Ryam embauche 150 employés à son usine de Béarn, ce qui inclut le groupe de foresterie. Ceux-ci travaillent du lundi au jeudi sur des quarts de travail de 10 heures, jour et nuit. Du vendredi au dimanche, seuls les séchoirs continuent d’être en opération. « On pense que les travailleurs apprécient la semaine de quatre jours. Ça nous aide à recruter et à garder les gens avec nous », considère Pascal Champoux. D’ailleurs, en 2020, deux employés ont célébré leur 45e année en service à l’usine. Lors de la célébration, l’un deux avait à ses côtés son fils et son petit-fils, eux aussi employés de l’usine.

Avec le départ à la retraite de plusieurs employés, l’entreprise a donc tenté de faire preuve d’originalité dans ses campagnes de recrutement. Après avoir réalisé une journée portes ouvertes en 2019, la direction a organisé une tournée de recrutement au Témiscamingue et en Ontario à la fin de 2020. Avec un camion-remorque chargé de bois produit à l’usine, l’équipe a épaté la galerie raconte le directeur général. « Ç’a été un succès. La journée même, on a reçu une vingtaine ou une trentaine de C.V. et on a continué d’en recevoir par la suite. Ça nous a permis de faire un blitz d’embauche pour pourvoir les postes qu’on avait vacants ». Le nombre de femmes demeure encore marginal dans l’usine, une situation de que la direction dit tenter d’améliorer.

À venir : encore du nouveau!
Malgré toutes les modernisations qu’elle a apportées dans les dernières années, RYAM a encore de nombreux projets sur sa liste. Au sciage, l’optimiseur et le système de contrôle de la déligneuse sera remplacé. Ce projet d’une valeur de 900 000 $ est dans les cartons pour 2021.

Toute la gomme sera ensuite mise en 2022, alors que la déligneuse (bull) de la ligne de sciage de 16 pieds sera remplacée. L’ampleur des travaux sera colossale. Les coûts du remplacement sont évalués à 6,7 millions de dollars et la direction doit planifier un arrêt des opérations. « On est encore en train d’évaluer le délai exact.
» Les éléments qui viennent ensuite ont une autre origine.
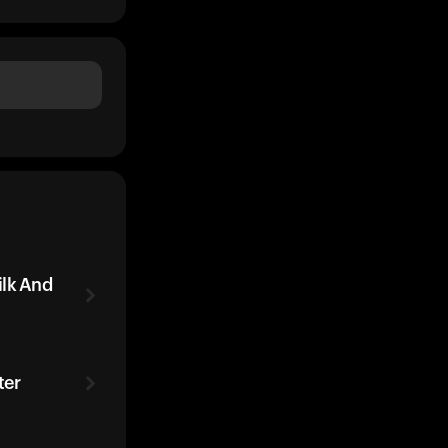
ilk And
ter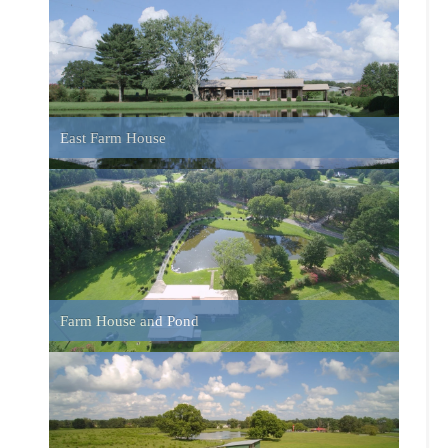
Run-In Sheds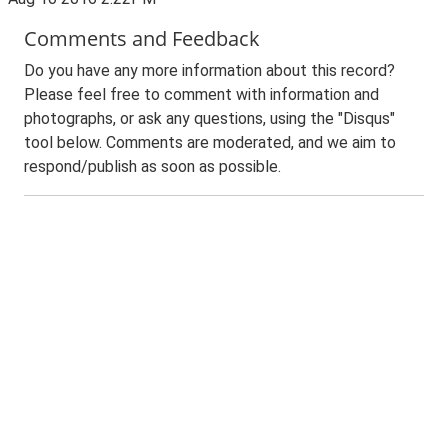
Comments and Feedback
Do you have any more information about this record?
Please feel free to comment with information and
photographs, or ask any questions, using the "Disqus"
tool below. Comments are moderated, and we aim to
respond/publish as soon as possible.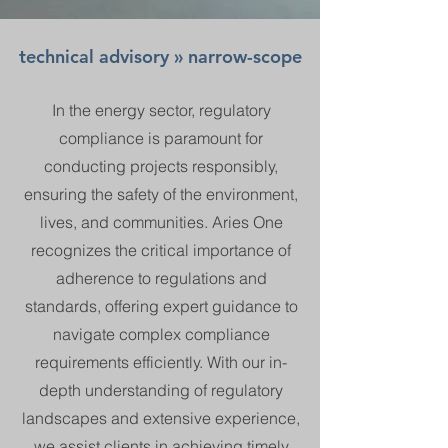
technical advisory » narrow-scope
In the energy sector, regulatory
compliance is paramount for
conducting projects responsibly,
ensuring the safety of the environment,
lives, and communities. Aries One
recognizes the critical importance of
adherence to regulations and
standards, offering expert guidance to
navigate complex compliance
requirements efficiently. With our in-
depth understanding of regulatory
landscapes and extensive experience,
we assist clients in achieving timely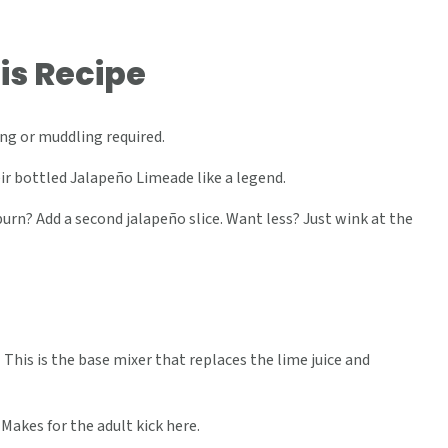
is Recipe
g or muddling required.
r bottled Jalapeño Limeade like a legend.
rn? Add a second jalapeño slice. Want less? Just wink at the
-
This is the base mixer that replaces the lime juice and
 Makes for the adult kick here.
Probablement que ça va nous prendre quelques semaines pour faire l’installation », prévoit le directeur général Pascal Champoux.

L’équipe de Béarn travaille aussi à récupérer et valoriser de nouveaux produits bruts qui normalement, étaient destinés à être déchiquetés en copeaux. « Par exemple, si on fait du 2X4 en longueur de 8 pieds et que malheureusement, un bout de la pièce n’est pas bon, on va essayer d’aller faire un 2X4 d’une longueur de 5 pieds brut », illustre Patrick Trudel. Le projet en est à ses premiers balbutiements, le temps que des acheteurs preneurs de ces nouveaux produits soient dénichés. « Ça prend du temps à pousser un arbre, donc on essaie vraiment de maximiser », conclut le surintendant de production. 

RYAM : L’usine de Béarn en rafale

  • Production annuelle : 100 millions de pieds mesure de planche par année
  • Installations : deux lignes de sciage (une ligne de 16 pieds et une ligne de 8 pieds), une usine de rabotage et trois séchoirs. 
  • Approvisionnement : forêts du Témiscamingue et du sud de l’Abitibi
  • Marché : Canada et États-Unis (30 à 40 %)

Fini le mazout!

  • Une bouilloire à la biomasse a été installée sur le site de l’usine de Béarn en 2012. Elle produit la vapeur pour les trois séchoirs.